REQUIRED ACTION
Retype all of the entries exactly as they appear.

THE DATA
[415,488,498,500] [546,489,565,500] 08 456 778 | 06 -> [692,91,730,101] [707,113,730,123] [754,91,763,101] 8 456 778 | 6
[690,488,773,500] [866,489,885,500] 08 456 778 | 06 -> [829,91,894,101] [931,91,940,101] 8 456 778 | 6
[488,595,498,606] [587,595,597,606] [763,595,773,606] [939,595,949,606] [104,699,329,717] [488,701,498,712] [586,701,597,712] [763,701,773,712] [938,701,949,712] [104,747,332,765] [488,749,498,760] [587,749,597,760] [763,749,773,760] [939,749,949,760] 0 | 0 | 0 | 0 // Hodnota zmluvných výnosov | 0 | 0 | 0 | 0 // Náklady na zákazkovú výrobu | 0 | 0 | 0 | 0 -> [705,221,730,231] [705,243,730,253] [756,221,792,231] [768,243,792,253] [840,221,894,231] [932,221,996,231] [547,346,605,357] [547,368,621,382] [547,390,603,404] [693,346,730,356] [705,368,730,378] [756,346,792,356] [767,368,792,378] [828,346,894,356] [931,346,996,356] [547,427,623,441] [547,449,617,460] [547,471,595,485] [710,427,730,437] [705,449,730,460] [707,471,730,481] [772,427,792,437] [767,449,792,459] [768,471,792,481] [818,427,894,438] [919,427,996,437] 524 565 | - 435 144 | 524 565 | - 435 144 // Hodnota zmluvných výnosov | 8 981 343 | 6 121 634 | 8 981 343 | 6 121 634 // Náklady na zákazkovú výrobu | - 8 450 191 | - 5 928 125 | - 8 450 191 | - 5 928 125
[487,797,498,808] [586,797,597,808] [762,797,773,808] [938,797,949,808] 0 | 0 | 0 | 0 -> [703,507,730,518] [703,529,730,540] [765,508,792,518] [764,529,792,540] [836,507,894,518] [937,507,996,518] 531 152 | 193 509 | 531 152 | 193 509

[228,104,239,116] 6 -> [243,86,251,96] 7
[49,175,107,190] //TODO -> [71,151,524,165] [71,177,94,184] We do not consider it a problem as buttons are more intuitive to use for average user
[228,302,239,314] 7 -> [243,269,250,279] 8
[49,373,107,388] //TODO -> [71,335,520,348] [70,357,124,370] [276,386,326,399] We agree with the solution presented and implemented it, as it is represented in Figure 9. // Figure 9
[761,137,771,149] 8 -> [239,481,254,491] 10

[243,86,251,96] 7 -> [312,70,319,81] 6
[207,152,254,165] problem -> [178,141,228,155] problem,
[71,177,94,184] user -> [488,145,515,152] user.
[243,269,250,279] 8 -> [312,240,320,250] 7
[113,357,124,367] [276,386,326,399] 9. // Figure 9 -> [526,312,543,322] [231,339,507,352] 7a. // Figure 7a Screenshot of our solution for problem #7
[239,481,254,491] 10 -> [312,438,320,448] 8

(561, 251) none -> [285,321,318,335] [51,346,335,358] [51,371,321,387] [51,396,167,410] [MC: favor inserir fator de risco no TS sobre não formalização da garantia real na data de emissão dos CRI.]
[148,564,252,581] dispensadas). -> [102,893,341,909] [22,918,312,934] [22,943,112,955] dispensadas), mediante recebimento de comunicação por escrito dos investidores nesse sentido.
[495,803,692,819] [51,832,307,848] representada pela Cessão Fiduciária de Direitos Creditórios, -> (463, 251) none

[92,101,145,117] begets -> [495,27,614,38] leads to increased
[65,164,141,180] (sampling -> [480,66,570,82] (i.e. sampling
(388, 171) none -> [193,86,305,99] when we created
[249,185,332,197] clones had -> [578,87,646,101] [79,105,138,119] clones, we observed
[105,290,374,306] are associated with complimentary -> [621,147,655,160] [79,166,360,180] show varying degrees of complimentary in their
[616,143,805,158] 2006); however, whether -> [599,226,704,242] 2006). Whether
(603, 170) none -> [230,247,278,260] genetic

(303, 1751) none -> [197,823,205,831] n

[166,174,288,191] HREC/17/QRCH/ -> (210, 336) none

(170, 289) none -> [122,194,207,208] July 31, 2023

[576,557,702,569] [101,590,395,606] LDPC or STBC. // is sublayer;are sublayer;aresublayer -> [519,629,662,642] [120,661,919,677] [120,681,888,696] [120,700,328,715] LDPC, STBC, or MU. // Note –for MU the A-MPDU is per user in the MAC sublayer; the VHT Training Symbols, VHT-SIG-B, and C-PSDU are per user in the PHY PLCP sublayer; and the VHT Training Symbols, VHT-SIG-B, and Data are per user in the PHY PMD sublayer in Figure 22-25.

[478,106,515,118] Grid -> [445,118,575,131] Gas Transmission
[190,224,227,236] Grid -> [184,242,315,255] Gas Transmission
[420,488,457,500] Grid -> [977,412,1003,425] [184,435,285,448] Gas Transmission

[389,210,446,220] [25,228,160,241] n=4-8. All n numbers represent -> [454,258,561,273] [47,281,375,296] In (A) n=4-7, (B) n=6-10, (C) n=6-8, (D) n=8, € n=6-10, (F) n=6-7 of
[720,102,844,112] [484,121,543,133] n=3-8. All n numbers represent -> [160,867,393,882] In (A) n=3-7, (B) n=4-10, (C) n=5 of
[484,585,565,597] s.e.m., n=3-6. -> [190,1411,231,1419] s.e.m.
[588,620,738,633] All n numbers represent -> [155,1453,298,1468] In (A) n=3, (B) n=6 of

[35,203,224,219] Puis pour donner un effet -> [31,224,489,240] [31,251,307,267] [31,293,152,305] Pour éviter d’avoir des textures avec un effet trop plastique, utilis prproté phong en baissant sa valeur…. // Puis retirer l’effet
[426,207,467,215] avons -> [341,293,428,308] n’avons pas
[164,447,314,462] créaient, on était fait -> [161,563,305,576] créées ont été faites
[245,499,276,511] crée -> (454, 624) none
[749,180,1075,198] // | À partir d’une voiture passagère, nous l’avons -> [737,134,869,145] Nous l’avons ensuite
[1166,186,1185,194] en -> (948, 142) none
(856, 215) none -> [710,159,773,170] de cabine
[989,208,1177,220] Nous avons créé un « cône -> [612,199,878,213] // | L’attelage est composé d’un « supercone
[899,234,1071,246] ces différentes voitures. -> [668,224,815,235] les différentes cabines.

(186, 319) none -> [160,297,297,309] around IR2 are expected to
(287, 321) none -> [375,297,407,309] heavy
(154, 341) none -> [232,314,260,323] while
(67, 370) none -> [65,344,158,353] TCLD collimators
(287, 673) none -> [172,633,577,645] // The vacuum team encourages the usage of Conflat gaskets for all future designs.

OUTPUT FOR THIS TASK
[415,488,498,500] [546,489,565,500] 08 456 778 | 06 -> [692,91,730,101] [707,113,730,123] [754,91,763,101] 8 456 778 | 6
[690,488,773,500] [866,489,885,500] 08 456 778 | 06 -> [829,91,894,101] [931,91,940,101] 8 456 778 | 6
[488,595,498,606] [587,595,597,606] [763,595,773,606] [939,595,949,606] [104,699,329,717] [488,701,498,712] [586,701,597,712] [763,701,773,712] [938,701,949,712] [104,747,332,765] [488,749,498,760] [587,749,597,760] [763,749,773,760] [939,749,949,760] 0 | 0 | 0 | 0 // Hodnota zmluvných výnosov | 0 | 0 | 0 | 0 // Náklady na zákazkovú výrobu | 0 | 0 | 0 | 0 -> [705,221,730,231] [705,243,730,253] [756,221,792,231] [768,243,792,253] [840,221,894,231] [932,221,996,231] [547,346,605,357] [547,368,621,382] [547,390,603,404] [693,346,730,356] [705,368,730,378] [756,346,792,356] [767,368,792,378] [828,346,894,356] [931,346,996,356] [547,427,623,441] [547,449,617,460] [547,471,595,485] [710,427,730,437] [705,449,730,460] [707,471,730,481] [772,427,792,437] [767,449,792,459] [768,471,792,481] [818,427,894,438] [919,427,996,437] 524 565 | - 435 144 | 524 565 | - 435 144 // Hodnota zmluvných výnosov | 8 981 343 | 6 121 634 | 8 981 343 | 6 121 634 // Náklady na zákazkovú výrobu | - 8 450 191 | - 5 928 125 | - 8 450 191 | - 5 928 125
[487,797,498,808] [586,797,597,808] [762,797,773,808] [938,797,949,808] 0 | 0 | 0 | 0 -> [703,507,730,518] [703,529,730,540] [765,508,792,518] [764,529,792,540] [836,507,894,518] [937,507,996,518] 531 152 | 193 509 | 531 152 | 193 509

[228,104,239,116] 6 -> [243,86,251,96] 7
[49,175,107,190] //TODO -> [71,151,524,165] [71,177,94,184] We do not consider it a problem as buttons are more intuitive to use for average user
[228,302,239,314] 7 -> [243,269,250,279] 8
[49,373,107,388] //TODO -> [71,335,520,348] [70,357,124,370] [276,386,326,399] We agree with the solution presented and implemented it, as it is represented in Figure 9. // Figure 9
[761,137,771,149] 8 -> [239,481,254,491] 10

[243,86,251,96] 7 -> [312,70,319,81] 6
[207,152,254,165] problem -> [178,141,228,155] problem,
[71,177,94,184] user -> [488,145,515,152] user.
[243,269,250,279] 8 -> [312,240,320,250] 7
[113,357,124,367] [276,386,326,399] 9. // Figure 9 -> [526,312,543,322] [231,339,507,352] 7a. // Figure 7a Screenshot of our solution for problem #7
[239,481,254,491] 10 -> [312,438,320,448] 8

(561, 251) none -> [285,321,318,335] [51,346,335,358] [51,371,321,387] [51,396,167,410] [MC: favor inserir fator de risco no TS sobre não formalização da garantia real na data de emissão dos CRI.]
[148,564,252,581] dispensadas). -> [102,893,341,909] [22,918,312,934] [22,943,112,955] dispensadas), mediante recebimento de comunicação por escrito dos investidores nesse sentido.
[495,803,692,819] [51,832,307,848] representada pela Cessão Fiduciária de Direitos Creditórios, -> (463, 251) none

[92,101,145,117] begets -> [495,27,614,38] leads to increased
[65,164,141,180] (sampling -> [480,66,570,82] (i.e. sampling
(388, 171) none -> [193,86,305,99] when we created
[249,185,332,197] clones had -> [578,87,646,101] [79,105,138,119] clones, we observed
[105,290,374,306] are associated with complimentary -> [621,147,655,160] [79,166,360,180] show varying degrees of complimentary in their
[616,143,805,158] 2006); however, whether -> [599,226,704,242] 2006). Whether
(603, 170) none -> [230,247,278,260] genetic

(303, 1751) none -> [197,823,205,831] n

[166,174,288,191] HREC/17/QRCH/ -> (210, 336) none

(170, 289) none -> [122,194,207,208] July 31, 2023

[576,557,702,569] [101,590,395,606] LDPC or STBC. // is sublayer;are sublayer;aresublayer -> [519,629,662,642] [120,661,919,677] [120,681,888,696] [120,700,328,715] LDPC, STBC, or MU. // Note –for MU the A-MPDU is per user in the MAC sublayer; the VHT Training Symbols, VHT-SIG-B, and C-PSDU are per user in the PHY PLCP sublayer; and the VHT Training Symbols, VHT-SIG-B, and Data are per user in the PHY PMD sublayer in Figure 22-25.

[478,106,515,118] Grid -> [445,118,575,131] Gas Transmission
[190,224,227,236] Grid -> [184,242,315,255] Gas Transmission
[420,488,457,500] Grid -> [977,412,1003,425] [184,435,285,448] Gas Transmission

[389,210,446,220] [25,228,160,241] n=4-8. All n numbers represent -> [454,258,561,273] [47,281,375,296] In (A) n=4-7, (B) n=6-10, (C) n=6-8, (D) n=8, € n=6-10, (F) n=6-7 of
[720,102,844,112] [484,121,543,133] n=3-8. All n numbers represent -> [160,867,393,882] In (A) n=3-7, (B) n=4-10, (C) n=5 of
[484,585,565,597] s.e.m., n=3-6. -> [190,1411,231,1419] s.e.m.
[588,620,738,633] All n numbers represent -> [155,1453,298,1468] In (A) n=3, (B) n=6 of

[35,203,224,219] Puis pour donner un effet -> [31,224,489,240] [31,251,307,267] [31,293,152,305] Pour éviter d’avoir des textures avec un effet trop plastique, utilis prproté phong en baissant sa valeur…. // Puis retirer l’effet
[426,207,467,215] avons -> [341,293,428,308] n’avons pas
[164,447,314,462] créaient, on était fait -> [161,563,305,576] créées ont été faites
[245,499,276,511] crée -> (454, 624) none
[749,180,1075,198] // | À partir d’une voiture passagère, nous l’avons -> [737,134,869,145] Nous l’avons ensuite
[1166,186,1185,194] en -> (948, 142) none
(856, 215) none -> [710,159,773,170] de cabine
[989,208,1177,220] Nous avons créé un « cône -> [612,199,878,213] // | L’attelage est composé d’un « supercone
[899,234,1071,246] ces différentes voitures. -> [668,224,815,235] les différentes cabines.

(186, 319) none -> [160,297,297,309] around IR2 are expected to
(287, 321) none -> [375,297,407,309] heavy
(154, 341) none -> [232,314,260,323] while
(67, 370) none -> [65,344,158,353] TCLD collimators
(287, 673) none -> [172,633,577,645] // The vacuum team encourages the usage of Conflat gaskets for all future designs.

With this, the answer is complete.